__Task item__. Line by line, repeat the material below exactly and leave the images out.

__Record excerpts__.
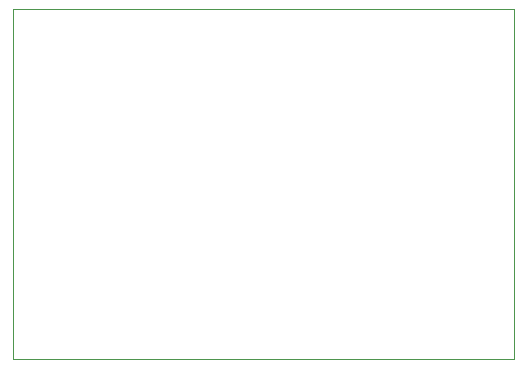
<source format=gbr>
%TF.GenerationSoftware,KiCad,Pcbnew,9.0.2*%
%TF.CreationDate,2025-06-30T23:17:22-04:00*%
%TF.ProjectId,Serv3Controller,53657276-3343-46f6-9e74-726f6c6c6572,rev?*%
%TF.SameCoordinates,Original*%
%TF.FileFunction,Profile,NP*%
%FSLAX46Y46*%
G04 Gerber Fmt 4.6, Leading zero omitted, Abs format (unit mm)*
G04 Created by KiCad (PCBNEW 9.0.2) date 2025-06-30 23:17:22*
%MOMM*%
%LPD*%
G01*
G04 APERTURE LIST*
%TA.AperFunction,Profile*%
%ADD10C,0.050000*%
%TD*%
G04 APERTURE END LIST*
D10*
X72600000Y-73600000D02*
X115000000Y-73600000D01*
X115000000Y-103200000D01*
X72600000Y-103200000D01*
X72600000Y-73600000D01*
M02*

</source>
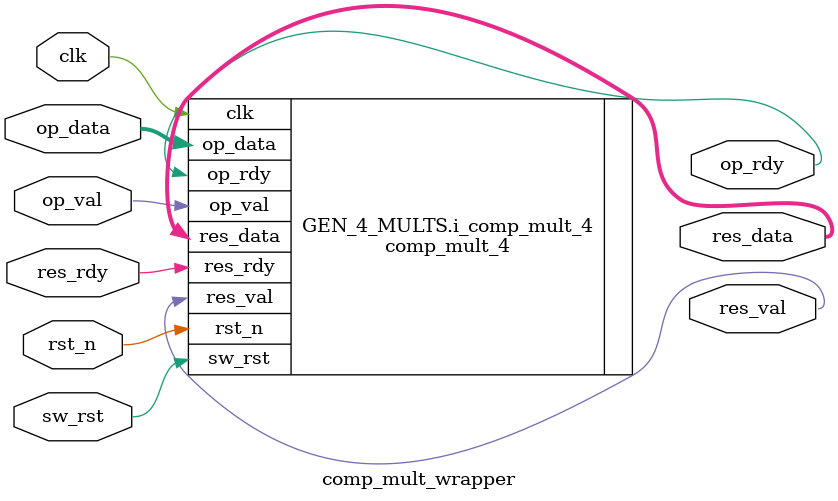
<source format=v>

module comp_mult_wrapper #(
parameter DWIDTH  = 8 , // data width
parameter NO_MULT = 4   // number of multipliers used (1, 2 or 4)
)(
// system IF 
input                          clk      , // system clock 
input                          rst_n    , // hw async reset, active low 
input                          sw_rst   , // sw  sync reset, active high  
                                          
// input operands val-rdy IF              
input                          op_val   , // input operands valid 
output                         op_rdy   , // input operands ready 
input  [      2*2*DWIDTH -1:0] op_data  , // input operands {x1,x2,y1,y2}
                                          
// output results val-rdy IF              
output                         res_val  , // output result valid 
input                          res_rdy  , // output result ready 
output [2*2*(DWIDTH + 1) -1:0] res_data   // output result {xr,yr}
); 

generate 
    if(NO_MULT == 4) begin : GEN_4_MULTS
        comp_mult_4 #(
        .DWIDTH (DWIDTH) // data width
        )i_comp_mult_4 (
        .clk      (clk      ), // [i] system clock 
        .rst_n    (rst_n    ), // [i] hw async reset, active low 
        .sw_rst   (sw_rst   ), // [i] sw  sync reset, active high  
        .op_val   (op_val   ), // [i] input operands valid 
        .op_rdy   (op_rdy   ), // [o] input operands ready 
        .op_data  (op_data  ), // [i] input operands {x1,x2,y1,y2}
        .res_val  (res_val  ), // [o] output result valid 
        .res_rdy  (res_rdy  ), // [i] output result ready 
        .res_data (res_data )  // [o] output result {xr,yr}
        ); 
    end
    else if(NO_MULT == 2) begin : GEN_2_MULTS
        comp_mult_2 #(
        .DWIDTH (DWIDTH) // data width
        )i_comp_mult_2 (
        .clk      (clk      ), // [i] system clock 
        .rst_n    (rst_n    ), // [i] hw async reset, active low 
        .sw_rst   (sw_rst   ), // [i] sw  sync reset, active high  
        .op_val   (op_val   ), // [i] input operands valid 
        .op_rdy   (op_rdy   ), // [o] input operands ready 
        .op_data  (op_data  ), // [i] input operands {x1,x2,y1,y2}
        .res_val  (res_val  ), // [o] output result valid 
        .res_rdy  (res_rdy  ), // [i] output result ready 
        .res_data (res_data )  // [o] output result {xr,yr}
        ); 
    end else if(NO_MULT == 1) begin : GEN_1_MULT
        comp_mult_1 #(
        .DWIDTH (DWIDTH) // data width
        )i_comp_mult_1 (
        .clk      (clk      ), // [i] system clock 
        .rst_n    (rst_n    ), // [i] hw async reset, active low 
        .sw_rst   (sw_rst   ), // [i] sw  sync reset, active high  
        .op_val   (op_val   ), // [i] input operands valid 
        .op_rdy   (op_rdy   ), // [o] input operands ready 
        .op_data  (op_data  ), // [i] input operands {x1,x2,y1,y2}
        .res_val  (res_val  ), // [o] output result valid 
        .res_rdy  (res_rdy  ), // [i] output result ready 
        .res_data (res_data )  // [o] output result {xr,yr}
        ); 
    end
    else begin : ERROR
        initial begin 
            $display("%M ERROR: Invalid number of multipliers, NO_MULT should be 1, 2 or 4 \n");
            $stop;
        end 
    end 
endgenerate 
 



endmodule // comp_mult_wrapper
</source>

__Solution to the exercise__.
<source format=gbr>
%TF.GenerationSoftware,KiCad,Pcbnew,9.0.2*%
%TF.CreationDate,2025-06-30T23:17:22-04:00*%
%TF.ProjectId,Serv3Controller,53657276-3343-46f6-9e74-726f6c6c6572,rev?*%
%TF.SameCoordinates,Original*%
%TF.FileFunction,Profile,NP*%
%FSLAX46Y46*%
G04 Gerber Fmt 4.6, Leading zero omitted, Abs format (unit mm)*
G04 Created by KiCad (PCBNEW 9.0.2) date 2025-06-30 23:17:22*
%MOMM*%
%LPD*%
G01*
G04 APERTURE LIST*
%TA.AperFunction,Profile*%
%ADD10C,0.050000*%
%TD*%
G04 APERTURE END LIST*
D10*
X72600000Y-73600000D02*
X115000000Y-73600000D01*
X115000000Y-103200000D01*
X72600000Y-103200000D01*
X72600000Y-73600000D01*
M02*

</source>
<source format=v>

module comp_mult_wrapper #(
parameter DWIDTH  = 8 , // data width
parameter NO_MULT = 4   // number of multipliers used (1, 2 or 4)
)(
// system IF 
input                          clk      , // system clock 
input                          rst_n    , // hw async reset, active low 
input                          sw_rst   , // sw  sync reset, active high  
                                          
// input operands val-rdy IF              
input                          op_val   , // input operands valid 
output                         op_rdy   , // input operands ready 
input  [      2*2*DWIDTH -1:0] op_data  , // input operands {x1,x2,y1,y2}
                                          
// output results val-rdy IF              
output                         res_val  , // output result valid 
input                          res_rdy  , // output result ready 
output [2*2*(DWIDTH + 1) -1:0] res_data   // output result {xr,yr}
); 

generate 
    if(NO_MULT == 4) begin : GEN_4_MULTS
        comp_mult_4 #(
        .DWIDTH (DWIDTH) // data width
        )i_comp_mult_4 (
        .clk      (clk      ), // [i] system clock 
        .rst_n    (rst_n    ), // [i] hw async reset, active low 
        .sw_rst   (sw_rst   ), // [i] sw  sync reset, active high  
        .op_val   (op_val   ), // [i] input operands valid 
        .op_rdy   (op_rdy   ), // [o] input operands ready 
        .op_data  (op_data  ), // [i] input operands {x1,x2,y1,y2}
        .res_val  (res_val  ), // [o] output result valid 
        .res_rdy  (res_rdy  ), // [i] output result ready 
        .res_data (res_data )  // [o] output result {xr,yr}
        ); 
    end
    else if(NO_MULT == 2) begin : GEN_2_MULTS
        comp_mult_2 #(
        .DWIDTH (DWIDTH) // data width
        )i_comp_mult_2 (
        .clk      (clk      ), // [i] system clock 
        .rst_n    (rst_n    ), // [i] hw async reset, active low 
        .sw_rst   (sw_rst   ), // [i] sw  sync reset, active high  
        .op_val   (op_val   ), // [i] input operands valid 
        .op_rdy   (op_rdy   ), // [o] input operands ready 
        .op_data  (op_data  ), // [i] input operands {x1,x2,y1,y2}
        .res_val  (res_val  ), // [o] output result valid 
        .res_rdy  (res_rdy  ), // [i] output result ready 
        .res_data (res_data )  // [o] output result {xr,yr}
        ); 
    end else if(NO_MULT == 1) begin : GEN_1_MULT
        comp_mult_1 #(
        .DWIDTH (DWIDTH) // data width
        )i_comp_mult_1 (
        .clk      (clk      ), // [i] system clock 
        .rst_n    (rst_n    ), // [i] hw async reset, active low 
        .sw_rst   (sw_rst   ), // [i] sw  sync reset, active high  
        .op_val   (op_val   ), // [i] input operands valid 
        .op_rdy   (op_rdy   ), // [o] input operands ready 
        .op_data  (op_data  ), // [i] input operands {x1,x2,y1,y2}
        .res_val  (res_val  ), // [o] output result valid 
        .res_rdy  (res_rdy  ), // [i] output result ready 
        .res_data (res_data )  // [o] output result {xr,yr}
        ); 
    end
    else begin : ERROR
        initial begin 
            $display("%M ERROR: Invalid number of multipliers, NO_MULT should be 1, 2 or 4 \n");
            $stop;
        end 
    end 
endgenerate 
 



endmodule // comp_mult_wrapper
</source>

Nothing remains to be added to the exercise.